La justice allemande a condamné ce lundi une mère à cinq ans de prison pour avoir enfermé sa fille pendant sept ans dans la maison des grands-parents, qui ont également été complices de cette séquestration et écopé de peines avec sursis.
Le tribunal de Siegen, situé en Rhénanie-du-Nord-Westphalie, a reconnu la mère de la fillette, âgée aujourd’hui de 11 ans, coupable de « séquestration, soustraction de mineur et mauvais traitements sur une personne confiée à sa garde », selon un porte-parole.
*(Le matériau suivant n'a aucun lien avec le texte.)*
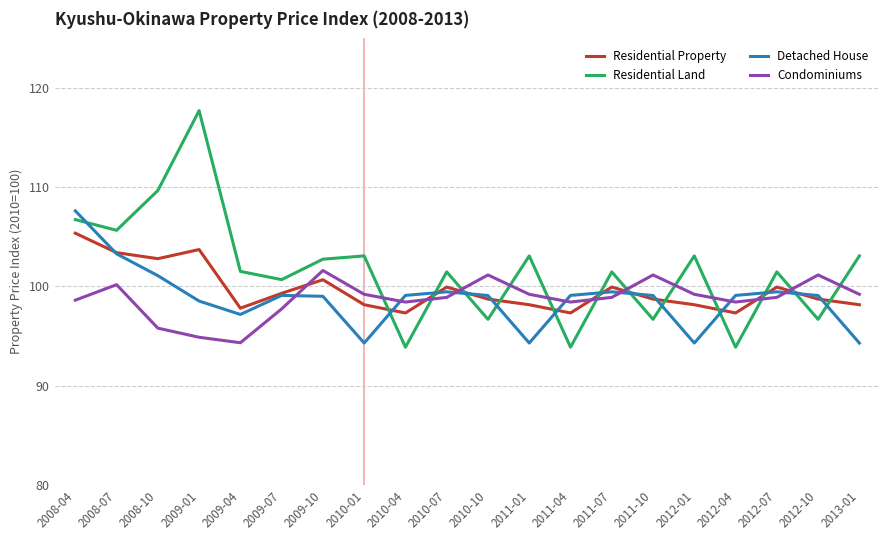

What is the difference between the highest and lowest values at 2010-10?

4.5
La grand-mère a reçu une peine de deux ans de prison avec sursis pour les mêmes infractions, tandis que le grand-père a été condamné à un an et trois mois avec sursis pour « complicité ».
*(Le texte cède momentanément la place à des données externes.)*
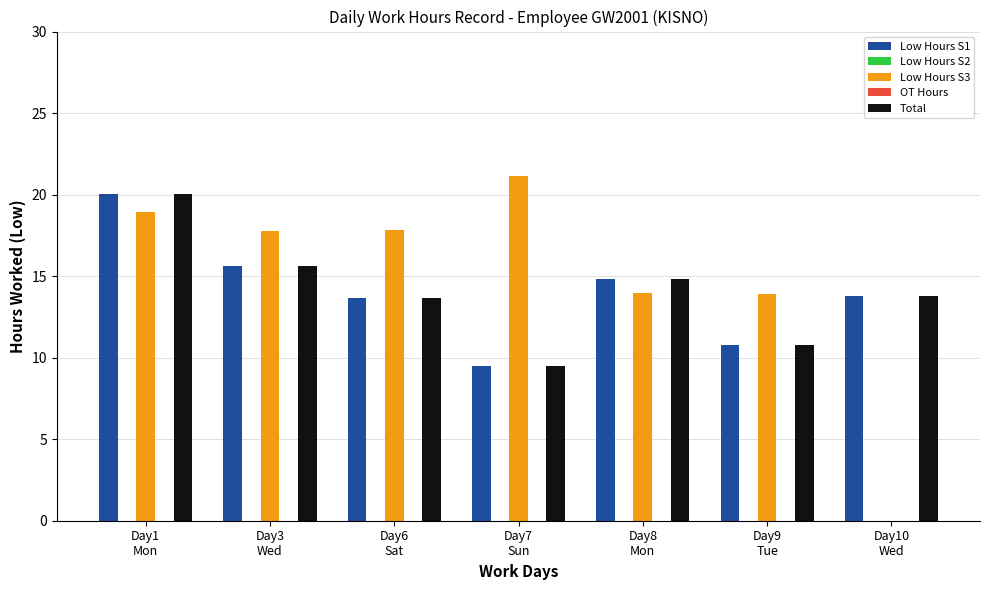

What is the label of the 3rd bar from the right?

Day8
Mon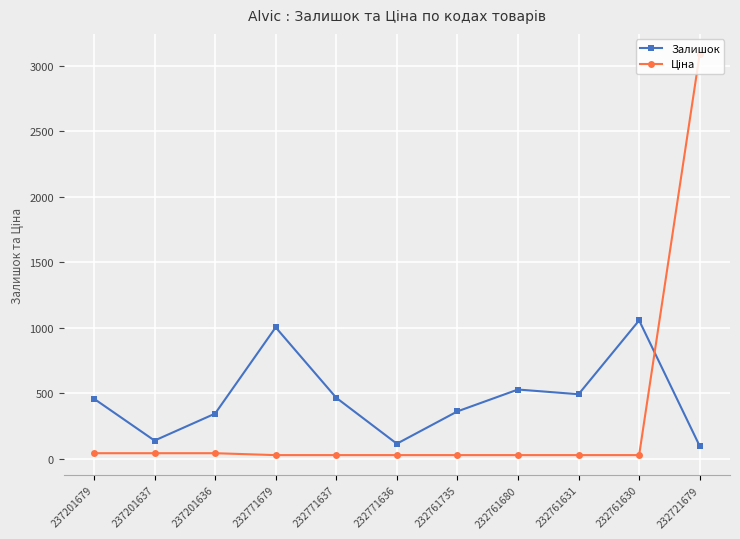

Does the chart have visible grid lines?

Yes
Un grave trouble du développement
La fillette n’a pas bénéficié de scolarisation ni de soins médicaux jusqu’à sa libération en septembre 2022, entraînant un grave trouble du développement en raison de cet isolement prolongé, ont précisé les procureurs. Selon l’acte d’accusation, la mère avait fait croire qu’elle avait déménagé en Italie avec sa fille et avait coupé tout contact avec le père de l’enfant.
En réalité, entre juillet 2015 et septembre 2022, elle a caché et enfermé l’enfant dans la maison de ses parents à Attendorn, dans la région du Sauerland. Toujours selon l’accusation, ses parents ont délibérément mis leur maison à sa disposition, réalisé des courses et contribué à véhiculer la fausse version selon laquelle l’enfant se trouvait en Italie. « La famille de la fillette participait à la vie » de ce « village », a déclaré une habitante au groupe audiovisuel public ARD, trouvant « incroyable que personne ne s’en soit aperçu ».
D’après l’ARD, la mère avait tenté de se suicider au début du procès, lequel a été ouvert en début d’année après de nombreux retards.